**ACTION ITEM**. Gather each line in the entries below that contains the word "нужно" and list those lines.

Segment Start: GIVEN ENTRIES

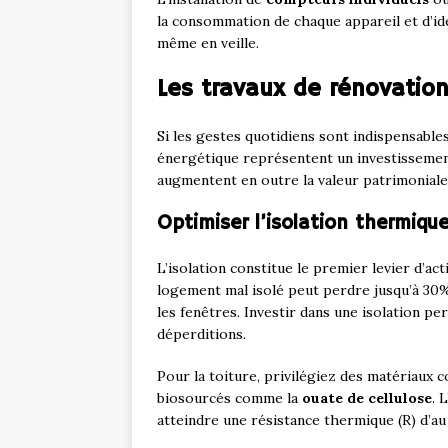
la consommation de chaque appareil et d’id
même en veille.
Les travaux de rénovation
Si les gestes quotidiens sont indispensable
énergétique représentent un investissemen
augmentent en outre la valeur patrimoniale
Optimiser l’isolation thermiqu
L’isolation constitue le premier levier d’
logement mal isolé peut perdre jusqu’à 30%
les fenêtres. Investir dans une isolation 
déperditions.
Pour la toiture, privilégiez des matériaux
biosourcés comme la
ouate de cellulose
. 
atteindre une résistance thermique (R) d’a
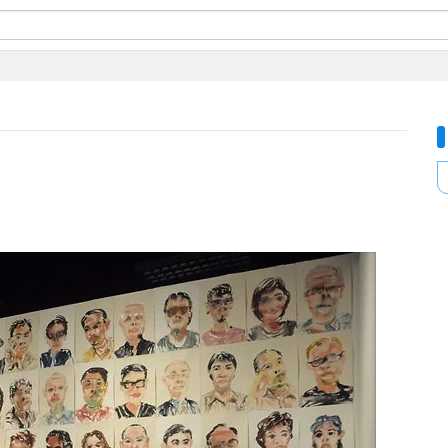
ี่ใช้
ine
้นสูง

Segment End: GIVEN ENTRIES
Segment Start: GIVEN ENTRIES

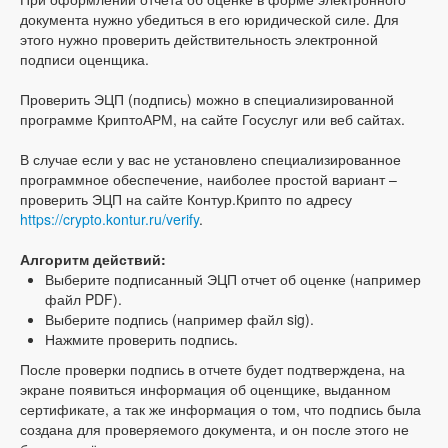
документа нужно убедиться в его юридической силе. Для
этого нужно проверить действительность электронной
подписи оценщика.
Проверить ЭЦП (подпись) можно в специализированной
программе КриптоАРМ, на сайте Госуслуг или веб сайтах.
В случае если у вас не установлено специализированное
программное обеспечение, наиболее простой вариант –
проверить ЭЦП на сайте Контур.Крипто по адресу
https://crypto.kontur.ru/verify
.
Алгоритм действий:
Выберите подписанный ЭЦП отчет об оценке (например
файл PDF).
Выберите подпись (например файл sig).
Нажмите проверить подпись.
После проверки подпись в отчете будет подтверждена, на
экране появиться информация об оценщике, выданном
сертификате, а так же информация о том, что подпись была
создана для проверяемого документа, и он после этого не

Segment End: GIVEN ENTRIES

**ANSWER BOX**.
документа нужно убедиться в его юридической силе. Для
этого нужно проверить действительность электронной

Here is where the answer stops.